I wrote this for Upswing on August 15, 2016 as a guest blogger.
I thought tutoring online would be really different from face-to-face. I worried (to some degree) because I've nearly perfected my tutoring techniques. I've been tutoring for various college centers since 2005. I didn't want to start all over.
Although there are some things I had to get used to---mainly, the technology--- Upswing has made my tutoring online simple and as close to a face-to-face tutoring experience as possible. I have a camera, which means that tutees can always see me. Not only is this helpful for those moments when I explain a concept using my hands, but it gives that personal touch. They see my smiling face. I give them a thumbs-up when they answer my questions correctly or suggest a cool idea!
The whiteboard tools make it feel like I'm tutoring face-to-face. I can point with an arrow, circle, draw, highlight with lots of different colors, etc. I didn't know what I was doing the first time I used the whiteboard, but I just played around for a bit, and the more I used them in tutoring sessions, the more comfortable I felt.
In addition to these features, I've found that I can use the same (or similar) first four questions that I use in my face-to-face sessions. I tutor writing and ESL, so as you read through them, you might want to think how they can be used while tutoring in your discipline. I'm not including the obvious ones: Can you hear me okay? Can you see me? *thumbs-up*
Question 1: What are you working on today?
This question does two things. First, it helps me see how much they know about what they're supposed to do. Second, it subtly says that I won't do the work for them.
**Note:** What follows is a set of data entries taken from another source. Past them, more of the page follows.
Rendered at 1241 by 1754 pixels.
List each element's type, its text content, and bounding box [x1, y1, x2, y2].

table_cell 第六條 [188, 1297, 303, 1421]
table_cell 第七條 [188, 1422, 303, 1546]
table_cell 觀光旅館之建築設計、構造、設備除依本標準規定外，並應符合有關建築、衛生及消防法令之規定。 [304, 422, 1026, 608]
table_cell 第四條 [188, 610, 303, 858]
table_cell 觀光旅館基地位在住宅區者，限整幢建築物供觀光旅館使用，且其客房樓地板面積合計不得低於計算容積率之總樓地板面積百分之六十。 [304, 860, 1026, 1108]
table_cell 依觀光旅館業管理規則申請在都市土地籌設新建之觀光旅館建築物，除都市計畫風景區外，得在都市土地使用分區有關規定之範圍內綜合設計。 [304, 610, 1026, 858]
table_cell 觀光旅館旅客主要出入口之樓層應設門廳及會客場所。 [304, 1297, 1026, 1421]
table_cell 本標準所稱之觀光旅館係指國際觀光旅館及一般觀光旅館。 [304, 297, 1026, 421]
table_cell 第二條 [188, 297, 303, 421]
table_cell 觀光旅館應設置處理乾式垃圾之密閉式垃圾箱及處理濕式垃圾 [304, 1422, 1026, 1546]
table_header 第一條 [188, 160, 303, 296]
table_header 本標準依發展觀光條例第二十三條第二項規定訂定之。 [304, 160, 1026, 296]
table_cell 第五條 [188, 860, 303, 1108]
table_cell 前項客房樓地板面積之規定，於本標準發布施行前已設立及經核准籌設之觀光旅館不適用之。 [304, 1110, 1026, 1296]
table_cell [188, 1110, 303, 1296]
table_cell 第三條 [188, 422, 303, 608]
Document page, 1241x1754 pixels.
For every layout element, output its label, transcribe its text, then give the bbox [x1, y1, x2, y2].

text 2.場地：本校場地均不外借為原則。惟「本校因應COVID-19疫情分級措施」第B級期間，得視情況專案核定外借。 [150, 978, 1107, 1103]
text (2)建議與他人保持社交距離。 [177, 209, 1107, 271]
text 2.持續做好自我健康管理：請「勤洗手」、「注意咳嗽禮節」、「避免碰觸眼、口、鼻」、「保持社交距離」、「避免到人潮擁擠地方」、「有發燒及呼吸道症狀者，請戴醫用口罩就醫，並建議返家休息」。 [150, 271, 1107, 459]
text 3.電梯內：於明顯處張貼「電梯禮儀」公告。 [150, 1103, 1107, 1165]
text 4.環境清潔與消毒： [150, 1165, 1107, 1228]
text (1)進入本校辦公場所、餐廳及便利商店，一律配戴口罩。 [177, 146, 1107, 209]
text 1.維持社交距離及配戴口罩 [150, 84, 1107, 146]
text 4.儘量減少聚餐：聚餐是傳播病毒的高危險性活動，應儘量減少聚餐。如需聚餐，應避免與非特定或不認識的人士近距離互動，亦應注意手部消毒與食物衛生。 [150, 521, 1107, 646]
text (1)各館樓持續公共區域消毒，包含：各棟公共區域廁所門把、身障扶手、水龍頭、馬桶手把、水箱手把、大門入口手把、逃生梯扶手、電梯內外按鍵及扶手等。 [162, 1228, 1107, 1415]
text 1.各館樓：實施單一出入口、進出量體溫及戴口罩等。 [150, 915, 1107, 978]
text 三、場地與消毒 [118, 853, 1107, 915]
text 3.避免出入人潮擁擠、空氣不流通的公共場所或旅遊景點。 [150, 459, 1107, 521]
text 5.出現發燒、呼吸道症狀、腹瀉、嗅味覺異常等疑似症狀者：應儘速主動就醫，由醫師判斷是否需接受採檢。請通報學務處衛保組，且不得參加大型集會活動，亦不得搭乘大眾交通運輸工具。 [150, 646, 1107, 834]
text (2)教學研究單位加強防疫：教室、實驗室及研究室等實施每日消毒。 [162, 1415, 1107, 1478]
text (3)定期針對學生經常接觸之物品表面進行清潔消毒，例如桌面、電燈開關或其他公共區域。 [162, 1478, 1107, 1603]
Tutors don't do that. (Sorry!) But we do answer questions and point you in the right direction!
Question 2: Do you have your assignment instructions handy?
I always invite them to upload the instructions on the whiteboard or download them beforehand. This is because teachers often have special requirements (i.e MLA or APA). I often structure my hierarchy of concerns based on them. (i.e "You must have at least 4 credible sources; no Wikipedia!" etc.)
Question 3: When is your assignment due? And how much have you completed?
This helps me gauge how much help I can give and/or how many times I might be able to meet with the student. This is when I invite them to upload what they have. (Anything is better than nothing!) If they haven't started, and it's due tonight at midnight, I will talk to them, briefly, about time management.
Question 4: What kind of help do you feel like you need from me today?
I always take notes for this one (I do this in my face-to-face sessions, too!) because this is the most important question. One, it helps me see why they wanted tutoring in the first place, and I can ensure that I answer their concern before the end of the session. They'll probably get a bit of other help, too, but I'll answer questions about grammar if that's their biggest concern. Two, this instantly puts the focus on the student. This is their time, and they need to know it. Setting the agenda is super important!
Whether it's online or face-to-face, it's important to have a human connection with those you're tutoring. You don't have to use these exact first four questions, but you should be thinking about the first things you say and ask the tutee. First impressions are everything, so make sure it's a good one!